Activity:
Output the listing below verbatim, but drop the images.

Supplied entries:
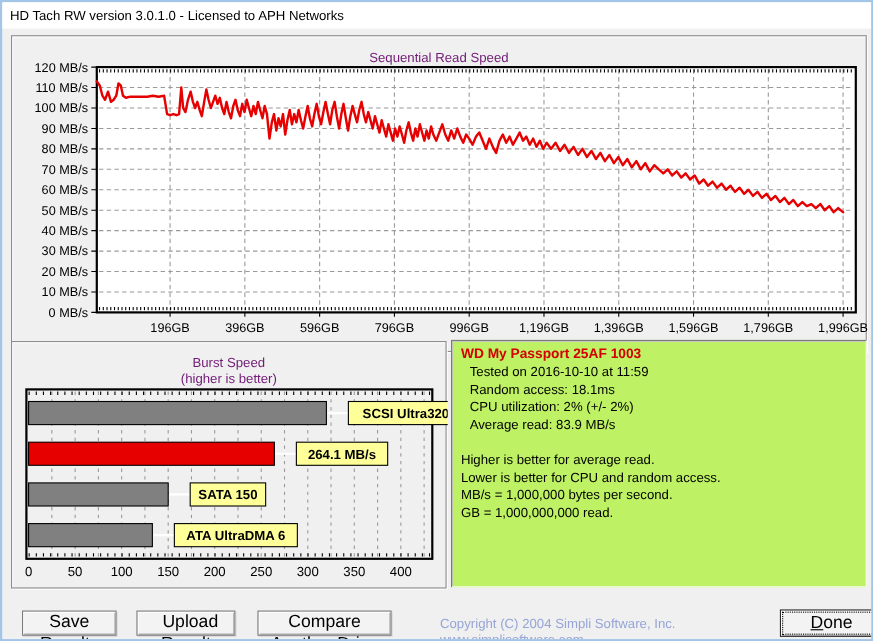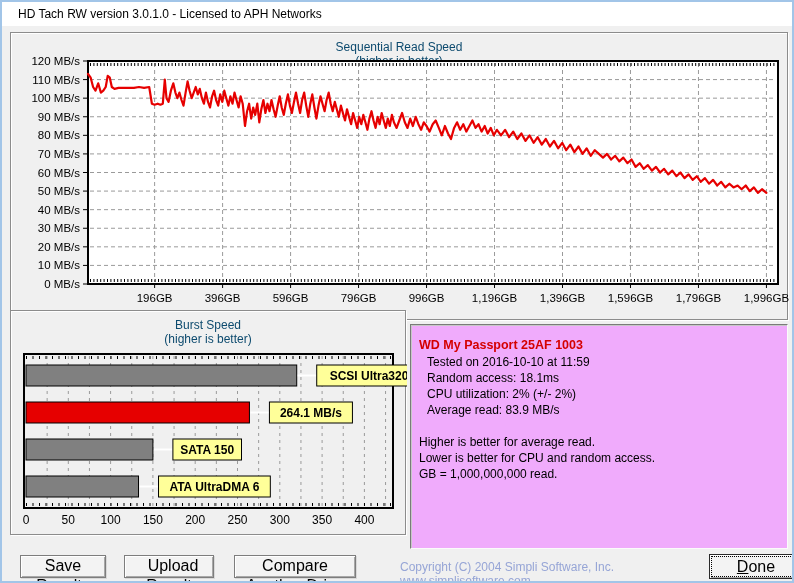"HD Tach RW version 3.0.1.0" .titlebar { padding-left: 16px -> 7px }
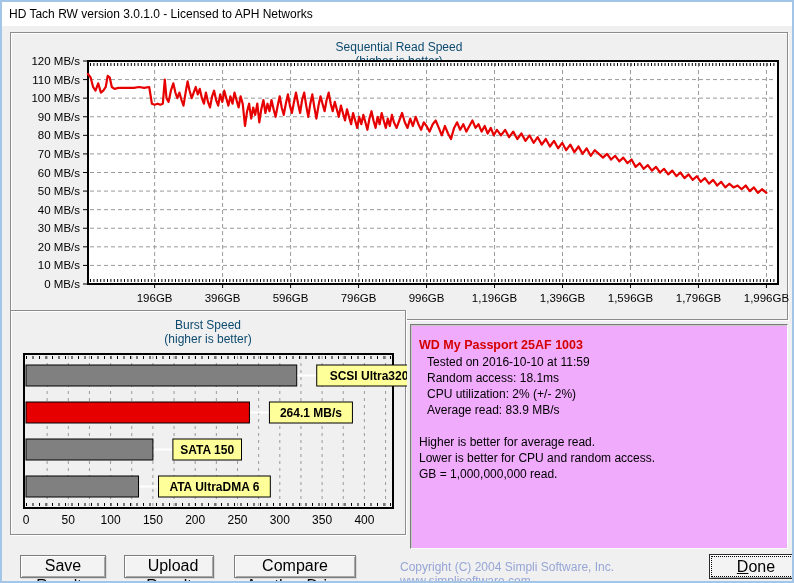"Sequential Read Speed" .chart-title { color: #0c4a6e -> #701a75; padding-top: 7px -> 12px }
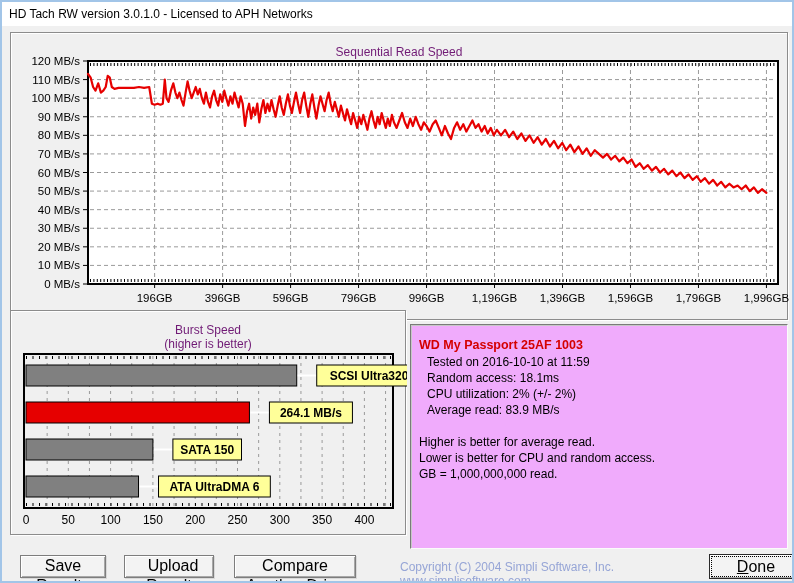"WD My Passport 25AF 1003" .panel-info { background: #f0abfc -> #bef264; padding: 12px 8px -> 3px 8px; top: 322px -> 307px }
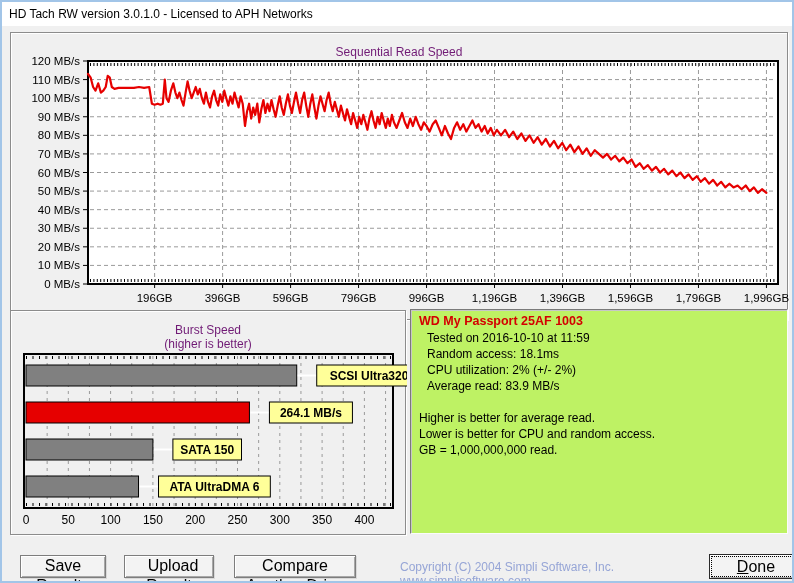"MB/s = 1,000,000 bytes per" div { html: none -> <div>MB/s = 1,000,000 bytes per second.</div> }
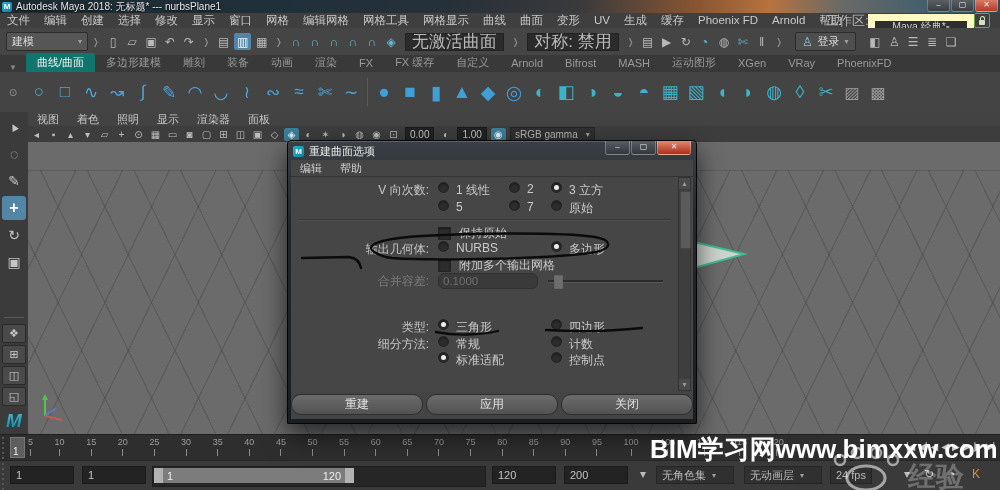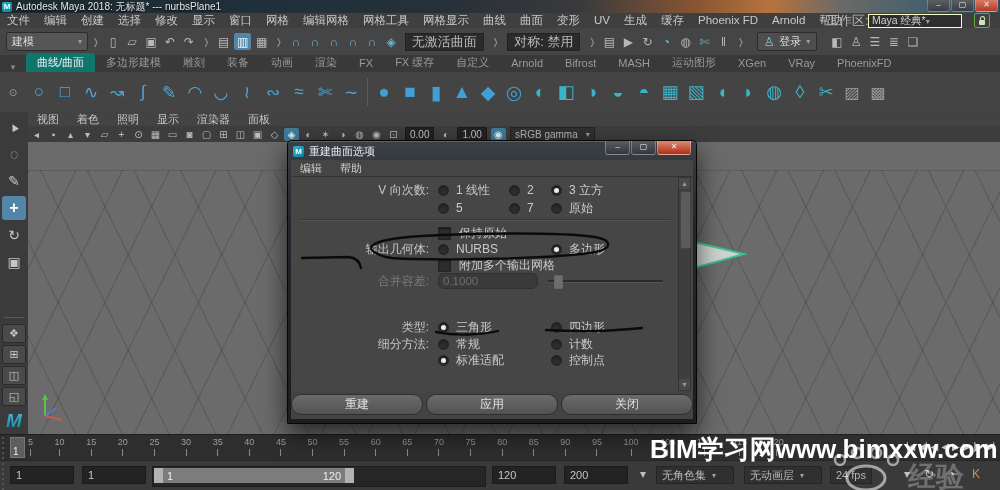"Maya 经典*" .ws-box { border: 1px solid #fef9c3 -> 7px solid #fef9c3; justify-content: flex-start -> center }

Finished task:
"HD Tach RW version 3.0.1.0" .titlebar { padding-left: 16px -> 7px }
"Sequential Read Speed" .chart-title { color: #0c4a6e -> #701a75; padding-top: 7px -> 12px }
"WD My Passport 25AF 1003" .panel-info { background: #f0abfc -> #bef264; padding: 12px 8px -> 3px 8px; top: 322px -> 307px }
"MB/s = 1,000,000 bytes per" div { html: none -> <div>MB/s = 1,000,000 bytes per second.</div> }
"Maya 经典*" .ws-box { border: 1px solid #fef9c3 -> 7px solid #fef9c3; justify-content: flex-start -> center }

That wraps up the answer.